専攻科は「研究を続けながら考えたい人」に向く
専攻科の強みは、本科から始めた研究を止めずに、進路を考える時間を2年間確保できることです。
自分も本科卒業時点では、行きたい企業も、将来やりたい仕事も明確ではありませんでした。ただ、研究自体は面白く、もう少し続けたいという気持ちはありました。
「決められないから残る」だけでは弱いですが、「研究・学会・院試準備に2年間を使う」と決めれば、専攻科は大きな助走期間になります。
専攻科を選ぶ主なメリット
研究を継続しやすい
本科で集めたデータや作った装置を引き継ぎやすく、成果を学会発表や論文へつなげやすいです。
学費を抑えやすい
国立高専の専攻科は、一般的な大学への編入より生活環境を変えずに済む場合が多く、総費用を抑えやすいです。
院試の準備時間を取りやすい
研究テーマと志望研究室を照らし合わせながら、大学院選びを進められます。
教員との関係を継続できる
自分の強みや研究過程を知る先生から、進学相談や推薦書の支援を受けやすいです。
逆に、専攻科が向かない人
現在の高専生活や研究室そのものを変えたい人には、専攻科が合わない可能性があります。
同じ校舎、同じ教員、近い人間関係が続くため、「大学へ行けば新しい自分になれる」と考えている人には物足りなく感じやすいです。
- 今の研究テーマを続けたくない
- 大学の授業やサークルを経験したい
- 学部段階から希望大学の看板を持ちたい
- 専門を大きく変えたい
この項目に強く当てはまるなら、編入を前向きに検討した方が納得しやすいです。
専攻科の2年間を無駄にしない使い方
入学前に「2年後の出口」を仮決めする
就職か院進かを完全に決める必要はありません。
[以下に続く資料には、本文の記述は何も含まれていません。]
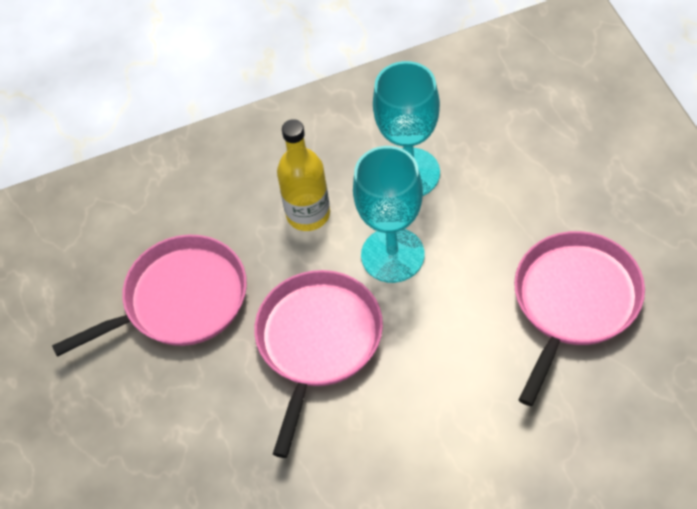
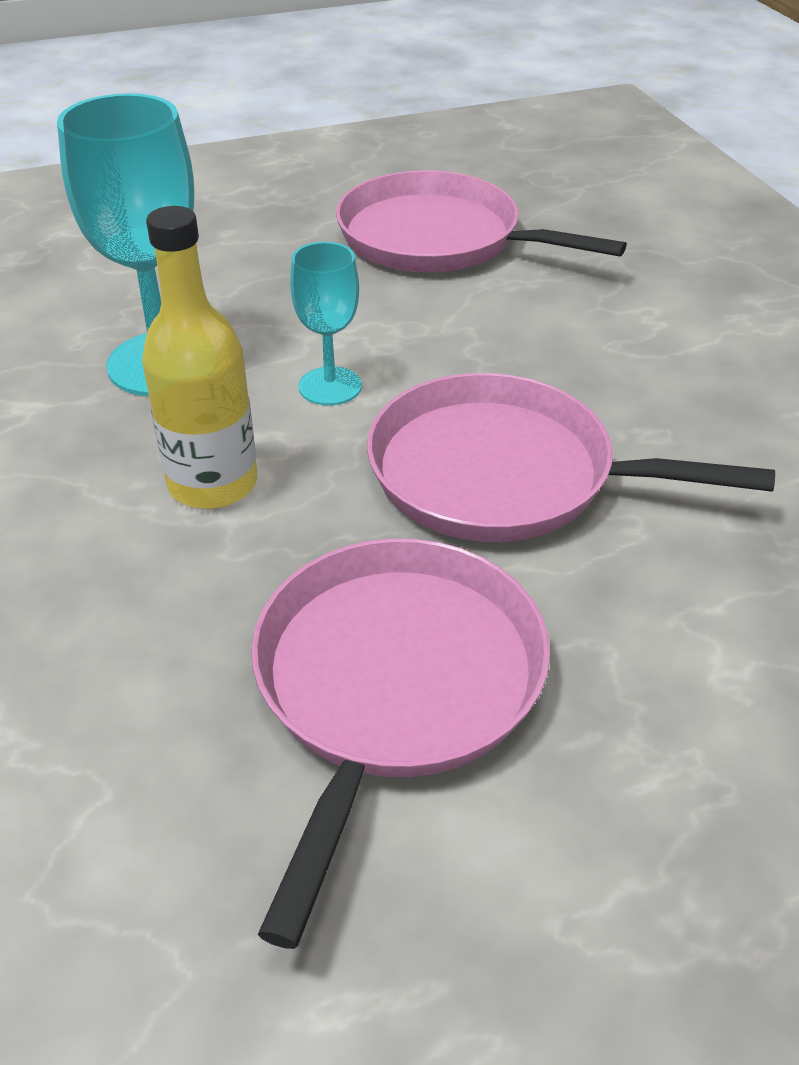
camera: 95 degrees left, 15 degrees down
(180, 300) = (394, 684): pink pan -> pink pan turned 45 degrees clockwise
(392, 255) = (330, 386): turquoise goblet -> turquoise goblet, size x0.56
ただ、いつまでに判断するかは決めておきます。
研究成果の目標を数字で置く
学会発表、受賞、論文、共同研究など、卒業時に説明できる成果を一つ以上作ります。
高専の外へ出る
学会、インターン、共同研究、大学院説明会を使い、同じ環境に残る弱点を補います。
院試科目は早めに確認する
研究が忙しくなってから始めると間に合わないため、志望校の試験科目を1年目から確認します。
専攻科を選ぶ判断基準
専攻科は「楽だから残る場所」ではなく、研究と進路選択の時間を買う場所です。